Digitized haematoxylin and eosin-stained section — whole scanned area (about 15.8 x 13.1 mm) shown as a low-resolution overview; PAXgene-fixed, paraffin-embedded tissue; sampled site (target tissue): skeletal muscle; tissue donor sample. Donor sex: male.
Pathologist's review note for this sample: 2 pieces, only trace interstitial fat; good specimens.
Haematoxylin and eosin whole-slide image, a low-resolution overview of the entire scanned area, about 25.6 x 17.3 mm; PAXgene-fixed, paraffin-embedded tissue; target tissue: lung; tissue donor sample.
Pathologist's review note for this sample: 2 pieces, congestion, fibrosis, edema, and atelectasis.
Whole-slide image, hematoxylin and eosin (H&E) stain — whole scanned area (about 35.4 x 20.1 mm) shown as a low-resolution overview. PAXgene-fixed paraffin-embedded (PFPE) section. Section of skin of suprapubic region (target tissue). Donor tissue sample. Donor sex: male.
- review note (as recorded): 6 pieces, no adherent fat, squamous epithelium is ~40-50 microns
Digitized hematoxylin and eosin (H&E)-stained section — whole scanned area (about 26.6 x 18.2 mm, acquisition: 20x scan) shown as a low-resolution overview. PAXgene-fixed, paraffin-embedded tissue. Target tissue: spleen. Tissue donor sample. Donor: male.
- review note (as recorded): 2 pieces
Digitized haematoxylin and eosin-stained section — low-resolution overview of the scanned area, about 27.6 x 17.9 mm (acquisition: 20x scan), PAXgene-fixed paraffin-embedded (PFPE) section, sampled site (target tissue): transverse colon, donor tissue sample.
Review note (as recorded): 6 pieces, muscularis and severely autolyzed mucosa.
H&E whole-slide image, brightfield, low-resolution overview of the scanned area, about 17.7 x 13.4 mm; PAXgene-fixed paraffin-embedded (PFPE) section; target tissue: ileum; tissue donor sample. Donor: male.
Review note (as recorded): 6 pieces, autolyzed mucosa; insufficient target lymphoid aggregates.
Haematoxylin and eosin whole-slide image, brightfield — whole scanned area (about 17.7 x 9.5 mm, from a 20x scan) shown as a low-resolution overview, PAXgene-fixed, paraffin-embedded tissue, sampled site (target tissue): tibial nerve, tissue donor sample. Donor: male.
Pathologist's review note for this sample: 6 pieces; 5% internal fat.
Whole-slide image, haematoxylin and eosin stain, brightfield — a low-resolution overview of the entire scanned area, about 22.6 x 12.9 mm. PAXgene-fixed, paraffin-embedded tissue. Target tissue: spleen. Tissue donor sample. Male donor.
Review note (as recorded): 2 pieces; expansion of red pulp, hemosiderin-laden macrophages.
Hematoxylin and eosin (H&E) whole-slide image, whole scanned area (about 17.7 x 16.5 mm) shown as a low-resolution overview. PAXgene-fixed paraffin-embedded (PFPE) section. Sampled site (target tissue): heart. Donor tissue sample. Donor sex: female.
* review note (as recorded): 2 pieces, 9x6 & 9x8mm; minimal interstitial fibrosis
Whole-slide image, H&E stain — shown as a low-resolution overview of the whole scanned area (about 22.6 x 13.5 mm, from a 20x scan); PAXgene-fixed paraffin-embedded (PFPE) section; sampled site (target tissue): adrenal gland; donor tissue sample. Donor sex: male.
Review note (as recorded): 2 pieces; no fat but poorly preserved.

TASK DESCRIPTION. Please transcribe exactly the lines above from the line that has "H&E whole-slide image, brightfield, low-resolution" up to and including the line that has "Whole-slide image, haematoxylin"; no other line belongs in the answer.

COMPLETED EXERCISE.
H&E whole-slide image, brightfield, low-resolution overview of the scanned area, about 17.7 x 13.4 mm; PAXgene-fixed paraffin-embedded (PFPE) section; target tissue: ileum; tissue donor sample. Donor: male.
Review note (as recorded): 6 pieces, autolyzed mucosa; insufficient target lymphoid aggregates.
Haematoxylin and eosin whole-slide image, brightfield — whole scanned area (about 17.7 x 9.5 mm, from a 20x scan) shown as a low-resolution overview, PAXgene-fixed, paraffin-embedded tissue, sampled site (target tissue): tibial nerve, tissue donor sample. Donor: male.
Pathologist's review note for this sample: 6 pieces; 5% internal fat.
Whole-slide image, haematoxylin and eosin stain, brightfield — a low-resolution overview of the entire scanned area, about 22.6 x 12.9 mm. PAXgene-fixed, paraffin-embedded tissue. Target tissue: spleen. Tissue donor sample. Male donor.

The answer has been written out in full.